I don't understand sepsis. Ok I know Sepsis is SIRS (Systemic inflammatory response syndrome) to an infection. But I'm confused with these scenarios.

1) Lets say I have a UTI in kidney. The immune system localises the infection to kidney and causes massive inflammation in that area and fights the disease, with out allowing it to spread to otherarea. Now is this Sepsis? If it is not what do you call it? Here also inflammation towards infection occurs so why is it not called sepsis? Does CRP increase in this scenario?

2) Lets say I have a UTI in kidney. It spreads to all areas in body. Massive systemic inflammation occurs towards the infection. I'm assuming this is sepsis?, then what do you call scenario 1 I described. What happens to CRP in this condition.

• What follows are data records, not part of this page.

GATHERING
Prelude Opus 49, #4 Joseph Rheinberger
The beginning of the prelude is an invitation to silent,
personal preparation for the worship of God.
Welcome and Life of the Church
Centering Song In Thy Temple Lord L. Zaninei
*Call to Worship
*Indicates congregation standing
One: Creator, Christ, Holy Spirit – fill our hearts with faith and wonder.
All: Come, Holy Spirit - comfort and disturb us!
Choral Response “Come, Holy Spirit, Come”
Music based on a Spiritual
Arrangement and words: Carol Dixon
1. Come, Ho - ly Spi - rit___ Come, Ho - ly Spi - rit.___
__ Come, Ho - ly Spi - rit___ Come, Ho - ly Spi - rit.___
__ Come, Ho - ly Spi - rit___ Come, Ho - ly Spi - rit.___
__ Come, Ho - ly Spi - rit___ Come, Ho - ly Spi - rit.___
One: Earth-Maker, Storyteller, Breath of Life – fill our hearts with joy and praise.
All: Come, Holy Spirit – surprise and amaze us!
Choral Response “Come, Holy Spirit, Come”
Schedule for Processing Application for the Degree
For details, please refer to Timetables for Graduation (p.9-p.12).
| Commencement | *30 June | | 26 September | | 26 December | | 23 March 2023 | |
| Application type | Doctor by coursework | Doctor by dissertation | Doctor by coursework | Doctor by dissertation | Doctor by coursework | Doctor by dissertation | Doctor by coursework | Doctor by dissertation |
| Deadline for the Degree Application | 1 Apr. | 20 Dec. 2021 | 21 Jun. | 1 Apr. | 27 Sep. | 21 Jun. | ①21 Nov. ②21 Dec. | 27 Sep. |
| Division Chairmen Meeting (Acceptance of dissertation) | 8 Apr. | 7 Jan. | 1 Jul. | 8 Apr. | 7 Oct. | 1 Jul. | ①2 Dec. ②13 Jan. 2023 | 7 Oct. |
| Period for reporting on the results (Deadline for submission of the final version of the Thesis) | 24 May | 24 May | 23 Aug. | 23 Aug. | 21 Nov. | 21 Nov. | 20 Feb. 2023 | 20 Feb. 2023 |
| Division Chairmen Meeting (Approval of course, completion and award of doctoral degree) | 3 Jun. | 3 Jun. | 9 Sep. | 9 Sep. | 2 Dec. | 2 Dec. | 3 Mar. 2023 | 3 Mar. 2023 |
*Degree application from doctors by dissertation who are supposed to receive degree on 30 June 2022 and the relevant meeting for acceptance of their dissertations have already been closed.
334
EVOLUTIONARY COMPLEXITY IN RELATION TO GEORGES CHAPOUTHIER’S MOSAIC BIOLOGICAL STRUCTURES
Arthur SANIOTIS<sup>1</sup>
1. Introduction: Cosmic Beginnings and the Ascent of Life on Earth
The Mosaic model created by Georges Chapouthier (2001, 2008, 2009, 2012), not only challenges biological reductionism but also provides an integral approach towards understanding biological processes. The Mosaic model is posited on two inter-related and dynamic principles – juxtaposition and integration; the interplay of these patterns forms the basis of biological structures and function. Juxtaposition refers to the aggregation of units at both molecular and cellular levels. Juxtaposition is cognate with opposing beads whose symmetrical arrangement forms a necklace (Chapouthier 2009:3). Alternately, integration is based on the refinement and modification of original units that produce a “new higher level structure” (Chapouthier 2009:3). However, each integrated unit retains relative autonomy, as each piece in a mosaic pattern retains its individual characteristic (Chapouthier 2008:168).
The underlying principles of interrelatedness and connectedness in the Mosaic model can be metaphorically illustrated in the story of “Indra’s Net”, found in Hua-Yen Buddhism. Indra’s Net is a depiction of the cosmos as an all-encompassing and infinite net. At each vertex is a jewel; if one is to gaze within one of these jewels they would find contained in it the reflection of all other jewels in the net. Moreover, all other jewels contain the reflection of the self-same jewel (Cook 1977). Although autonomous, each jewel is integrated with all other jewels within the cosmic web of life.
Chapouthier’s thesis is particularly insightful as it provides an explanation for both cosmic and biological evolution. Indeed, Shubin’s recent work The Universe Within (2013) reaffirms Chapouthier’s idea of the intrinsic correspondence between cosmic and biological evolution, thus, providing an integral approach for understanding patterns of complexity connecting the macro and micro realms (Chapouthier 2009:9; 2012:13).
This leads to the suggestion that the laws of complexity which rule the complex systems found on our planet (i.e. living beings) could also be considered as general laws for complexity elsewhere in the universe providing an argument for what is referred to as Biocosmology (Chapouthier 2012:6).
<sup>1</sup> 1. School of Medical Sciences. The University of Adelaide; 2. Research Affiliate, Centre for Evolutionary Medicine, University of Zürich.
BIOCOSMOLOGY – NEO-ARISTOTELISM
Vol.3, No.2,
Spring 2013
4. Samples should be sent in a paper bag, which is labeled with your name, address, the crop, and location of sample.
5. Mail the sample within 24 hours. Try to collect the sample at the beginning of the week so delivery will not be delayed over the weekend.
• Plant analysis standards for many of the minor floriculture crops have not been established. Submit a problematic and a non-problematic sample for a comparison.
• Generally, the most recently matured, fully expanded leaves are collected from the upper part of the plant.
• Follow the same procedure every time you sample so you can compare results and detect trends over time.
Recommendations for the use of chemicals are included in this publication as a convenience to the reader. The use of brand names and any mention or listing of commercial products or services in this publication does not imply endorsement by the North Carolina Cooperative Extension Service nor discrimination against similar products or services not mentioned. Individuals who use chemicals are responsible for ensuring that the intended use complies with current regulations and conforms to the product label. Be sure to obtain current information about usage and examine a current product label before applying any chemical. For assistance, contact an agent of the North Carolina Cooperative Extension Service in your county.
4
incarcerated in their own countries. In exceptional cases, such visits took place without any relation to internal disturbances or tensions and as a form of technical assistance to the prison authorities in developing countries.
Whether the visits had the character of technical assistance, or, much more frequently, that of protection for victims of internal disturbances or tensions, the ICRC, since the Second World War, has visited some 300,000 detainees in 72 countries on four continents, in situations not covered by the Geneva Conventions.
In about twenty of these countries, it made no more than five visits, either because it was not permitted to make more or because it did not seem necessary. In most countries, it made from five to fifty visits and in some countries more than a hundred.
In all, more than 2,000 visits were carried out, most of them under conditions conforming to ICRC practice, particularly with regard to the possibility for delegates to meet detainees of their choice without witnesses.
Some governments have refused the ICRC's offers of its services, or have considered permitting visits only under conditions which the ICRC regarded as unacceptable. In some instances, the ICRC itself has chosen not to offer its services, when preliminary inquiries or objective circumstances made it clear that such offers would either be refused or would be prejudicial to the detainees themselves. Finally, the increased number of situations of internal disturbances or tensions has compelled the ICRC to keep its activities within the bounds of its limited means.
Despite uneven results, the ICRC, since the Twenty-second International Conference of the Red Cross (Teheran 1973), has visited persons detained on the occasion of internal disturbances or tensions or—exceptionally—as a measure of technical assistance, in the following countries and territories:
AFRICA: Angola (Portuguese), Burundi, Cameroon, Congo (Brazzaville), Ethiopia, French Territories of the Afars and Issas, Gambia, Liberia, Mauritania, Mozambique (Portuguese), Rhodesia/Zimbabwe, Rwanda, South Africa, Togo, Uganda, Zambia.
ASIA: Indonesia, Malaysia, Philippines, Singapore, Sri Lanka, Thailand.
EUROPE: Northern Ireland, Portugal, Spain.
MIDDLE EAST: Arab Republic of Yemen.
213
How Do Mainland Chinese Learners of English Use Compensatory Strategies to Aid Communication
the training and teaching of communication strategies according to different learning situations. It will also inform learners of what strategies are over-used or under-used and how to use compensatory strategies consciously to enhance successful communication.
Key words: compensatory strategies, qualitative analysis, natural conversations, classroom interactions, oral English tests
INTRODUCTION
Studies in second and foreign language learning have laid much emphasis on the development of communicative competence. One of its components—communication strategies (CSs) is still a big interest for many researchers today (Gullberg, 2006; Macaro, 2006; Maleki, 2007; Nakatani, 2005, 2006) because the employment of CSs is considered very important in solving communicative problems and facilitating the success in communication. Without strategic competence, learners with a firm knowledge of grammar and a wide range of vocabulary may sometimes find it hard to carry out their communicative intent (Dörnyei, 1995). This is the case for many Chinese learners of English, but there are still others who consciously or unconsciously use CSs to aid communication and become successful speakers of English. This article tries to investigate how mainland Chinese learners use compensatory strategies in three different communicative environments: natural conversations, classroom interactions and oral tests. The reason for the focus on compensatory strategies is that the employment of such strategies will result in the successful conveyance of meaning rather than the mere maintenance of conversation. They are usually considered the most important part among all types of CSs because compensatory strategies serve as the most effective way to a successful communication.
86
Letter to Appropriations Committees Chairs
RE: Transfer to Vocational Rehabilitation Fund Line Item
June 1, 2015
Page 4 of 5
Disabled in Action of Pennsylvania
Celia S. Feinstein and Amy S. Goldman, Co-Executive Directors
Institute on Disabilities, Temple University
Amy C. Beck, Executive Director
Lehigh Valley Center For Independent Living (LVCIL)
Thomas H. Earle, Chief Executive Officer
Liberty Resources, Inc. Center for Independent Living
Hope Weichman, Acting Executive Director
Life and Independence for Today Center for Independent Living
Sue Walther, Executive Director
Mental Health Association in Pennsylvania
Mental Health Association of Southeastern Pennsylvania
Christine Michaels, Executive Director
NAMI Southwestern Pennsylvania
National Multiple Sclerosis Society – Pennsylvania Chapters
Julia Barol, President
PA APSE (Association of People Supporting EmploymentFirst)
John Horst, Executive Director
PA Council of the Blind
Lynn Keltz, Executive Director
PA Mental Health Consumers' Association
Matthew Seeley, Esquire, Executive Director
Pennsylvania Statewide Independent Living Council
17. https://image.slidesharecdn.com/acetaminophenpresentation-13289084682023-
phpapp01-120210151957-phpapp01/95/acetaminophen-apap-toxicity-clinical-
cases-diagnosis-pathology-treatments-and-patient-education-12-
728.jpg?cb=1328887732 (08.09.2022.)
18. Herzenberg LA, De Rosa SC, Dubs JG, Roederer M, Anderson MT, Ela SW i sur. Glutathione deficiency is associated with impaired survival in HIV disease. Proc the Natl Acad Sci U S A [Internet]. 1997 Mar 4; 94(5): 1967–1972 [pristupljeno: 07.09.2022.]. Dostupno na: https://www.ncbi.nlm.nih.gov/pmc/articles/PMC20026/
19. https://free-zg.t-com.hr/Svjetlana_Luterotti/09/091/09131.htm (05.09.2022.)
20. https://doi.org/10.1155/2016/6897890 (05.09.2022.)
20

3) You want inflammation and immune response against infections to fight them. So why is sepsis bad?

Thanks

Posted

Sepsis is the presence of SIRS plus a likely source of infection. Based on the information given alone we couldn't be sure whether SIRS is present. Even the second case isn't necessarily sepsis if the specified parameters aren't off (though they likely are). Inflammation is a normal response but if it's local to your larynx you're in trouble - it really depends on the situation. Bottom line, sepsis kills. A lot.

 

I think maybe you're getting hung up on what are essentially arbitrary criteria when you seem to actually want to understand the pathophysiology. If the latter is the case, focus on learning immunology perhaps, the definitions of SIRS/sepsis are only really useful if you are a clinician.

  • 4 weeks later...
Posted

Sepsis basically means spread of the infection from the original site via blood to another site in the body.

 

By another definition, the mere presence of bacteria in the blood, when it does not cause symptoms, is called bacteremia, and when it does, it is called sepsis.

Posted

Prometheus's point still stands. Sepsis is an arbitrary classification. In the department I work we use it to communicate that the patient is clinically unstable and need iv antibiotics quickly. If the infection had spread to another area in the body but they were clinically fine, young and walking around I would get grilled for describing the patient to another specialty as septic as they would stop what they were doing and come down to assess. There is a lot of prioritizing in clinical practice. the term sepsis is simply used to help that.